* Text excerpt *
========

Table 1 shows a summary statistics for the results in Fig. 3B. Many times the histograms in the Figure are highly skewed. Therefore the median is a better indicator as compared to the mean. Here we find – corresponding to prima vista analysis of the histograms – that six actions have a median of zero and two a median of one. The columns “Zeros” and “Ones” give the percentage of zero and one-entries in the histograms. Confidence intervals of the median are narrow and often collapse to a single value. This confirms the above-made observations that in six cases humans very likely use the same event as that used by the ESEC algorithm, whereas in two cases (Cut and Uncover) the next-following event is more indicative. Only Take and Chop do not fit to this picture.

Table 1 Summary statistics for Fig. 3B.

The fact that the predictive power of humans (Fig. 3A) is lower than that of the ESECs is, very likely, owed to the fact that ESEC instantly predict when the relevant event happens, whereas humans probably take a bit more time to accumulate more evidence about the action.

Robot example experiments and human-based performance gain quantification

To demonstrate the temporal gain that good (versus less good) action prediction can achieve, we used two KUKA LWR robots equipped with Schunk 3-finger hands and let them “play an action-sequence speed game”. The target of this game was to perform as fast as possible five different actions on a set of hollow cubes; two by the one and three by the other robot. All five actions came from the action set used in the VR experiments and were “put on top”, “hide”, “shake”, “take down”, and “push”. To play the game, robot 1 had, at the beginning, to perform one freely chosen action, robot 2 had to recognize as fast as possible what robots 1 does and then perform another from the remaining four actions. Next robot 1 needed to find one of the remaining three actions, etc., until all actions were done.

The choice of these specific five actions came from the analysis of human actions using the VR action videos, created by human demonstration. Hence, these videos reflect realistic human action performance. From the existing ten actions, we selected the actions “put on top”, “hide”, “shake”, “take down”, and “push” – as mentioned above – because they cover different situations: early versus late prediction times as well as large versus small differences between ESEC and SEC prediction times including one action, where SEC and ESEC prediction times do not differ. Average timings, on which this selection was based, for these actions performed by humans are shown in Table 2. Note that all actions had been taken from the action videos used in the VR display. For all the videos there is a unique mapping of every ESEC column to the actual moment in time when this column happens, because we know exactly at which movie frame a certain ESEC-event occurs. This allows calculating all time-values (given in seconds) that are mentioned in the following tables and figures.

Table 2 Average performance measured from human demonstration used to create the VR experiments.

In the robotic experiments, we aim to compare action predictions using ESECs against those when using only SEC (touching/non-touching) information, where the baseline is the sequencing of those five actions without any predictive mechanism.

The top part of Fig. 4 shows a timing diagram of one possible sequence “Hide-Shake-Take down-Push-Put” with timings (to scale) taken from five individual human VR actions and predictions based on ESECs. Agent 1 starts with the hiding action and at 8.5 s Agent 2 can predict this (leftmost downward arrow) and start its own shaking action and so on. The leftmost red horizontal bar shows how many seconds have been saved by this prediction. In the end, this adds up to 25 s of savings from a total non-interleaved chain length of 63 s. This results in a P value of 39.7. The timing diagram also shows the complexity that any such 5-action chain may express. Often there are waiting gaps existing or an agent cannot yet make use of a prediction, because its own action has not yet finished (indicated by the slanted, dotted arrow).

========

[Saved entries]
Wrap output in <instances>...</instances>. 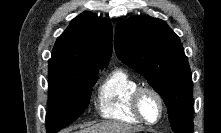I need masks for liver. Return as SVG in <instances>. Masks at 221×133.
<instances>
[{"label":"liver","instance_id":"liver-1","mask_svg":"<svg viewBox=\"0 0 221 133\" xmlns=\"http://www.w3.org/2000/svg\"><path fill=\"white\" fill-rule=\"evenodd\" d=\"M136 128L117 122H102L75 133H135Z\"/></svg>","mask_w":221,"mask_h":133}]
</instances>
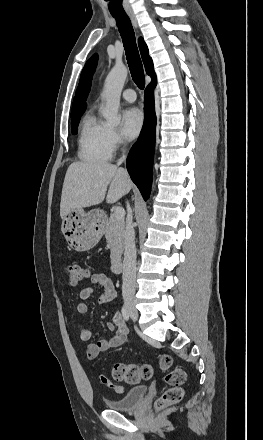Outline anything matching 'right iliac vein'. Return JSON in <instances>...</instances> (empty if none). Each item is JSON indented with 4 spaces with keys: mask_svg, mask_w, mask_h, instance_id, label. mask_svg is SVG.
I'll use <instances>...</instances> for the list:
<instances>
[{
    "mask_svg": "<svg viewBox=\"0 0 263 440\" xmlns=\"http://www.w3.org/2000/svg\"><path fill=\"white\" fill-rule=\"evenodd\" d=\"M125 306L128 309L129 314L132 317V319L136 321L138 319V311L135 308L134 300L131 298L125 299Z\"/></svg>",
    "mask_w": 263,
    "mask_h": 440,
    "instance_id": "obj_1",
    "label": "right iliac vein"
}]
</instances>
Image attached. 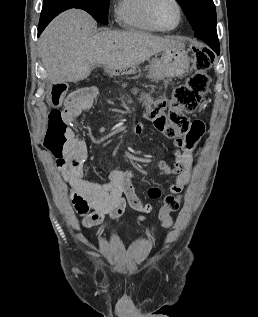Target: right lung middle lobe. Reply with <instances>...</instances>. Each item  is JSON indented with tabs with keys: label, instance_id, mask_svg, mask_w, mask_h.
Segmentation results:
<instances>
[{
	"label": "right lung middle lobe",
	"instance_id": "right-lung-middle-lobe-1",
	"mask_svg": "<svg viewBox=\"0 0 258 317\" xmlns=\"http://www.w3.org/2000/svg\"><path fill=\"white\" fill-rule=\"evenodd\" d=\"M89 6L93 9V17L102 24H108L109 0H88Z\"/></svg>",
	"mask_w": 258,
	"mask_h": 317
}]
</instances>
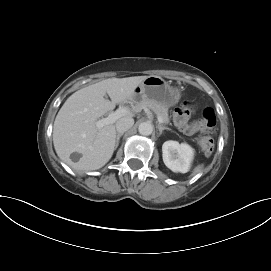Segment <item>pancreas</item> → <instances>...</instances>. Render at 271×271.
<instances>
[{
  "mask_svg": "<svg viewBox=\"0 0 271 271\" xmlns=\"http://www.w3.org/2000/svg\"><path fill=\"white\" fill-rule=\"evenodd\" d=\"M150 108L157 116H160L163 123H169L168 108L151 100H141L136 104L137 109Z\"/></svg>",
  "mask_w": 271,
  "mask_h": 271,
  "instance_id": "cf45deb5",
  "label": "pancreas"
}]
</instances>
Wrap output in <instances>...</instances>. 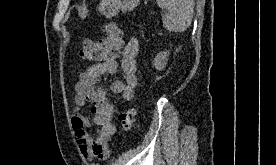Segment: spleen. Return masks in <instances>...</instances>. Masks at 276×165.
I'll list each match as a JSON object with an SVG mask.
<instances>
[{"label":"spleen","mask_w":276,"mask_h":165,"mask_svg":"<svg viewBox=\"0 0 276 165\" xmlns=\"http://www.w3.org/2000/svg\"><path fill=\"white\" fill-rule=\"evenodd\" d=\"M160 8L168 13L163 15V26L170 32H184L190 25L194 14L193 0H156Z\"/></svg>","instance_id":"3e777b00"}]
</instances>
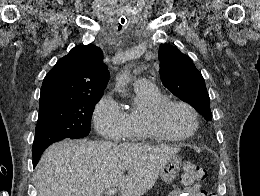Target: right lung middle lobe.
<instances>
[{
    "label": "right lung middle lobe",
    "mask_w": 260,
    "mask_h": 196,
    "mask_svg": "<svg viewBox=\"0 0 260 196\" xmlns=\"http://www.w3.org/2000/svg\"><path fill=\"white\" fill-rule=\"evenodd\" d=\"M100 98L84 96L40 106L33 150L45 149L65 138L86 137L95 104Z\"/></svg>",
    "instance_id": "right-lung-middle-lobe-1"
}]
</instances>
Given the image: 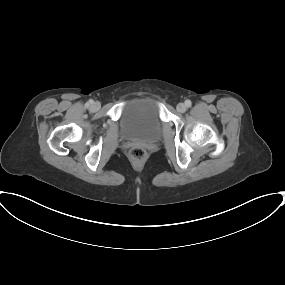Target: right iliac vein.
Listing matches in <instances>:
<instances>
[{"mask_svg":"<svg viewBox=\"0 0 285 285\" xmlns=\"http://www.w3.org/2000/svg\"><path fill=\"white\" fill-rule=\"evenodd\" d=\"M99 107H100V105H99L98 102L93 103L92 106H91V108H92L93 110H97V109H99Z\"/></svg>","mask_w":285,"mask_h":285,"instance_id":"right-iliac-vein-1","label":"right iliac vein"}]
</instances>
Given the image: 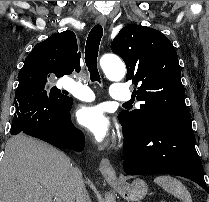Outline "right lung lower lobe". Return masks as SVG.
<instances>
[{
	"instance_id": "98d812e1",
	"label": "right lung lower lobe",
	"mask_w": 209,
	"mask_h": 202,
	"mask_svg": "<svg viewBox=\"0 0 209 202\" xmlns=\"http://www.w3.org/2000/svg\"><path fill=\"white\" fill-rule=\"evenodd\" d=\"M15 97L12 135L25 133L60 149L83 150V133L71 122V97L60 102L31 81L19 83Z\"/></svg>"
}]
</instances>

========

* Tasks for this exercise *
[1] Name every action that the two robots had to perform in the speed game described in the passage on human and robot action prediction.
[2] Write the next paragraph of the passage on human and robot action prediction, picking up after its final sentence.

* Answer list *
[1] The actions were "put on top," "hide," "shake," "take down," and "push."

[2]
Figure 4
figure 4

Top: Example of a sequence “Hide-Shake-Take down-Push-Put on top” using ESEC predictions and human action execution times (black and pink lines) for 2 actors. Dashed arrows show prediction moments and red lines the temporal savings. Bottom: Distribution of sequence completion times of humans based on 1.2 million combinations of the five actions as taken from the VR-actions setup. Distributions are significantly different (paired t-test, p<<0.000001). The arrow marks the average human sequence completion time without action interleaving of 62.6 s (std = 5.10, paired t-test against sequence completion time using ESEC or SEC, p<<0.000001 in both cases).

In Fig. 4, at the bottom, we show the distribution of human action sequence completion times that would arise when either using ESEC-based or SEC-based prediction for 1.2 million possible sequence combinations of the five different actions (for details see Supp. Material) automatically creating and evaluating their timing diagrams. The total action sequence time without prediction is for humans on average 62.6 seconds (Table 3).

Table 3 Performance of ESEC and SEC for human-based data and for robots for different sequencings of five actions and different prediction mechanisms.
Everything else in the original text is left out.